Reproduce the text lines of all the records below word for word, omitting the pictures.

_ _ _ _ _ _ _

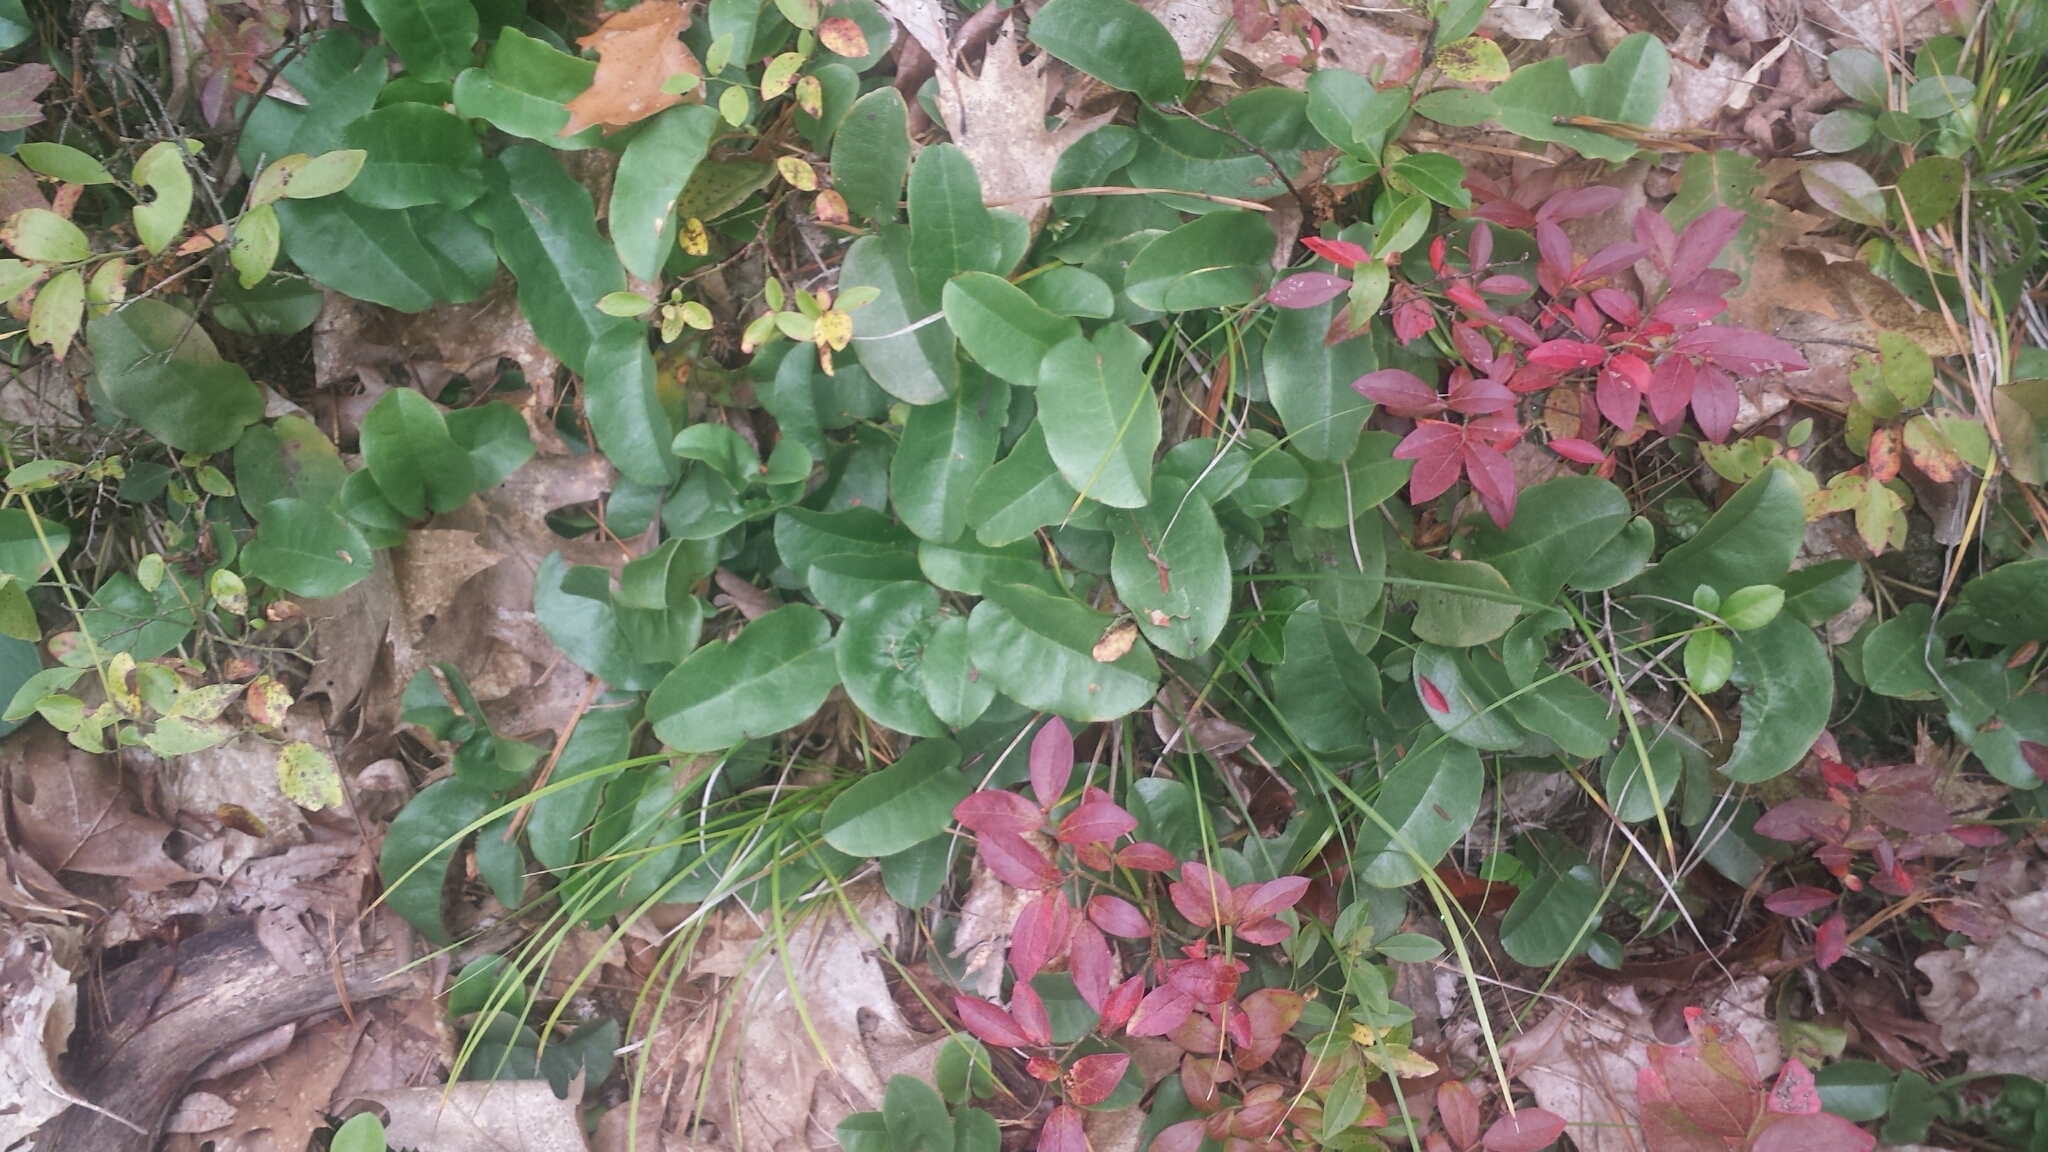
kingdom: Plantae
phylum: Tracheophyta
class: Magnoliopsida
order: Ericales
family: Ericaceae
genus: Epigaea
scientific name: Epigaea repens
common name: Gravelroot
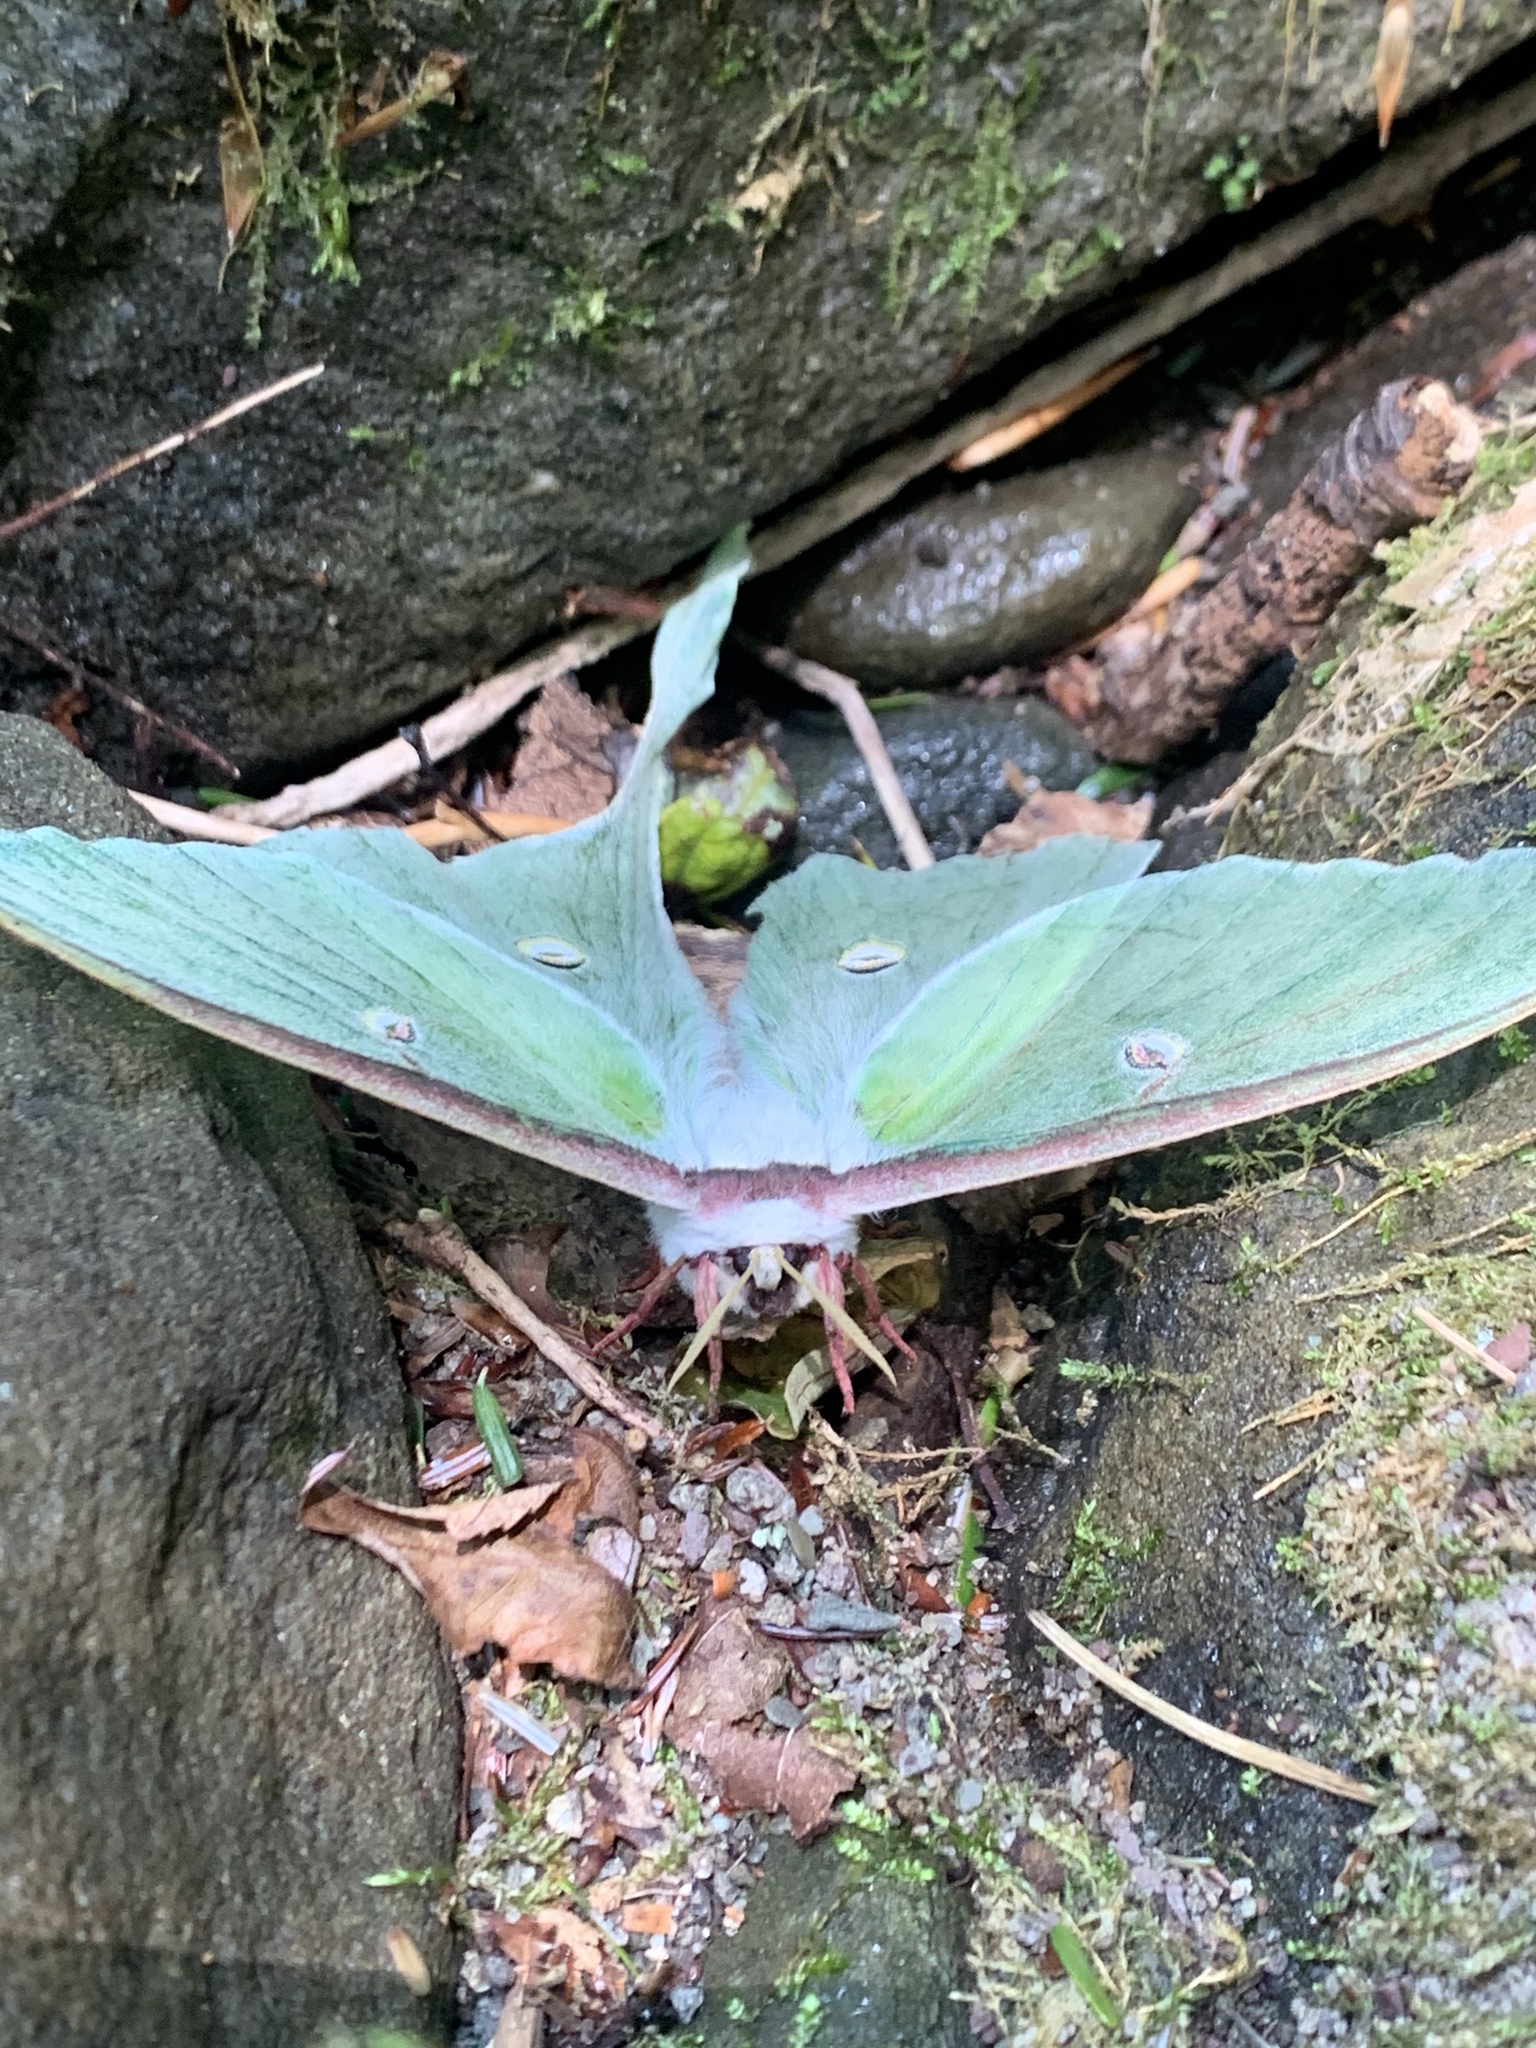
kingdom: Animalia
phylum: Arthropoda
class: Insecta
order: Lepidoptera
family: Saturniidae
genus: Actias
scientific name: Actias luna
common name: Luna moth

_ _ _ _ _ _ _

> _Answer to the problem_:
kingdom: Plantae
phylum: Tracheophyta
class: Magnoliopsida
order: Ericales
family: Ericaceae
genus: Epigaea
scientific name: Epigaea repens
common name: Gravelroot
kingdom: Animalia
phylum: Arthropoda
class: Insecta
order: Lepidoptera
family: Saturniidae
genus: Actias
scientific name: Actias luna
common name: Luna moth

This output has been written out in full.